Ephemeral Kubernetes Preview Environments: How We Run 200 On-Demand Clusters for $11 Each

Most engineering teams pick one of two bad options for preview environments. They share a staging environment and fight over it. Or they give every engineer a dedicated environment that runs 24 hours a day, 7 days a week, and costs $400 a month per person.

We built a third option. Ephemeral environments that spin up when a PR opens, tear down when it merges, and cost $11 each. At 200 PR cycles a month, that is $2,200 in compute. The same 40-engineer team with always-on environments pays $16,000.

The cost difference comes from three specific architectural choices that most teams get wrong when they try this themselves.

Three Environment Models and Why Two Are Broken

Shared staging is the default for teams under 10 engineers. One environment, everyone shares it. It works until it doesn’t. Queue contention starts when 3-4 engineers need to test simultaneously. Each engineer blocks 30-60 minutes waiting for the environment to be free and stable. At 8 engineers and 4 deploys each per day, you are losing 2-4 hours of merge throughput daily to environment contention. Flaky tests accumulate because the state from the previous engineer’s test run bleeds into the next one.

Per-engineer always-on environments solve the contention problem and introduce a cost problem. A minimal EKS setup per engineer: a t3.medium node group (3 nodes), an Application Load Balancer, and a shared RDS PostgreSQL instance. That is $180/month in compute, $25/month in ALB, and $80/month in RDS, at minimum. With networking and data transfer, $300-500/month per engineer is realistic. Forty engineers at $400 average: $16,000/month for environments that sit idle 16 hours a day.

Ephemeral per-PR environments match environment lifetime to PR lifetime. A PR lives for 2-4 hours on average before merge or abandonment. The environment lives exactly as long as the PR. No idle hours. No contention. No shared state.

Model	Cost/month (40 engineers)	Queue wait	State isolation	Idle compute
Shared staging	~$400	30-60 min/engineer/day	None	Low
Per-engineer always-on	~$16,000	None	Full	16 hr/day per env
Ephemeral per-PR	~$2,200	None	Full	Near zero

The Architecture: vcluster, Karpenter, and Spot

Three components make ephemeral environments fast enough and affordable enough to be usable.

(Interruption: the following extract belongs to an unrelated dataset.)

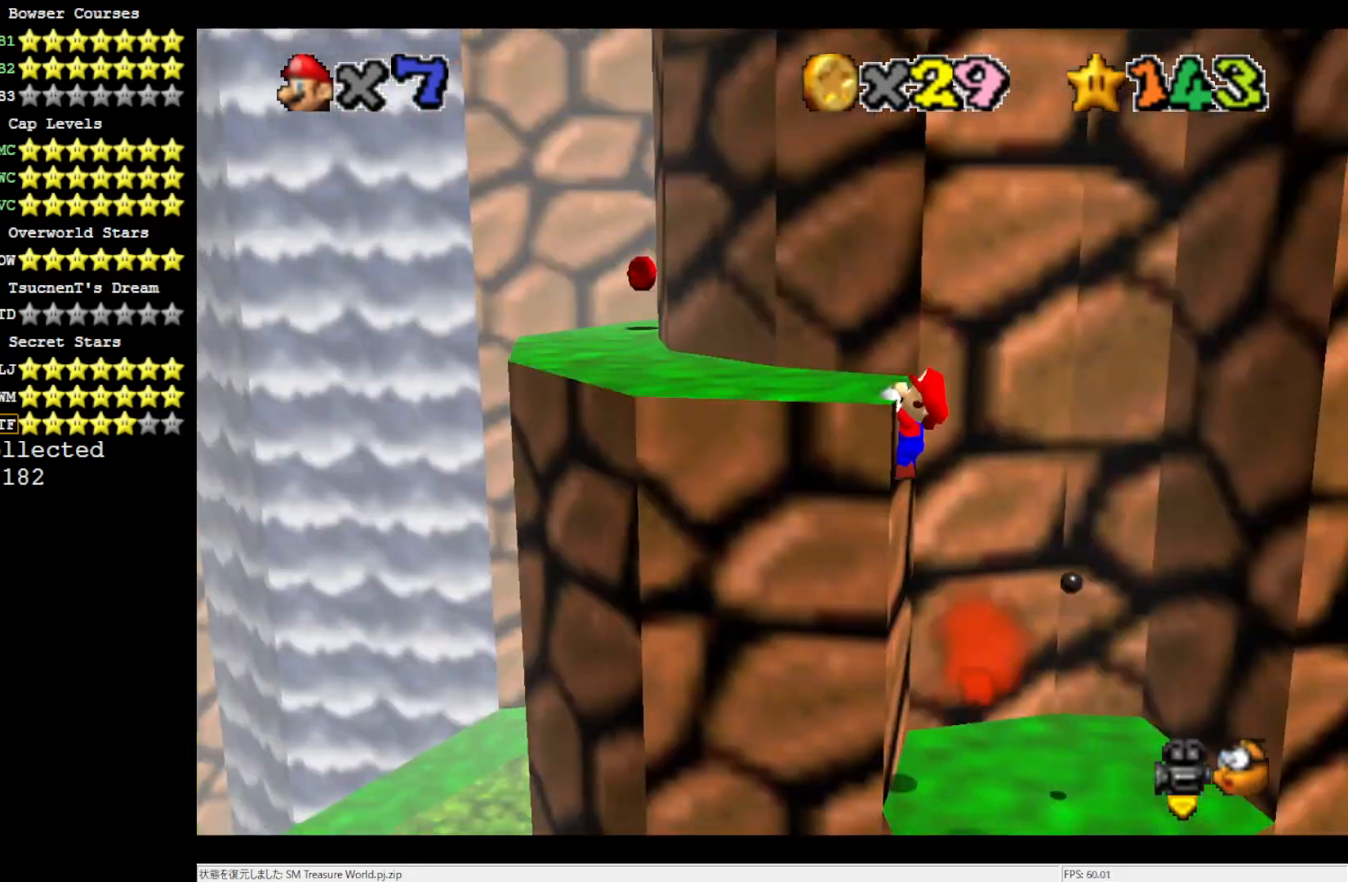
{"dt_ms": 500, "buttons": [], "left_stick": "up-left", "events": [[83, "A", "up"], [150, "A", "down"], [283, "A", "up"], [283, "left_stick", "center"], [450, "left_stick", "up-left"]]}
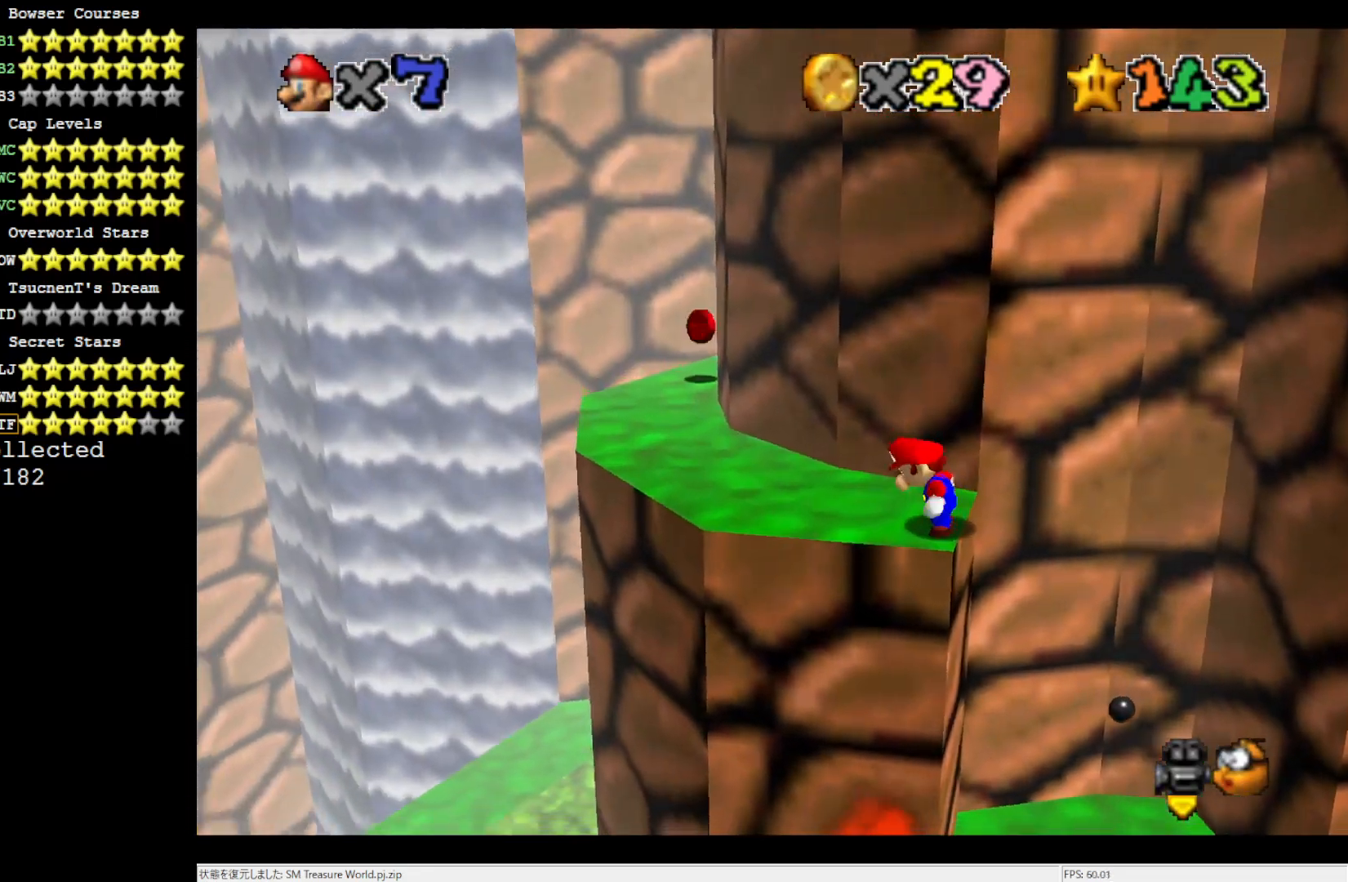
{"dt_ms": 500, "buttons": [], "left_stick": "up-left", "events": [[17, "C_RIGHT", "down"], [117, "C_RIGHT", "up"]]}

vcluster creates a virtual Kubernetes cluster inside a namespace of a host cluster. Each virtual cluster gets its own API server, its own etcd, and full Kubernetes resource isolation. From inside the virtual cluster, it looks like a real cluster. From the host cluster’s perspective, it is a namespace with some pods. The host cluster’s actual nodes are shared across all virtual clusters. This is the key: you pay for one node pool, not one per environment.

Karpenter provisions new nodes in 60-90 seconds using EC2 spot instances selected by the best available price in the current availability zone. Without Karpenter, EKS managed node groups take 4-6 minutes to scale out. That 4-minute wait makes ephemeral environments unusable. Engineers will not wait 4 minutes for an environment to spin up per PR. Karpenter brings that to 90 seconds, which is acceptable.

Spot instances cut node cost by 60-80% vs on-demand. The spot interruption risk is acceptable for preview environments: a 2-minute interruption of a CI test environment is a failed pipeline run, not a production incident. Karpenter handles spot interruption with automatic node replacement.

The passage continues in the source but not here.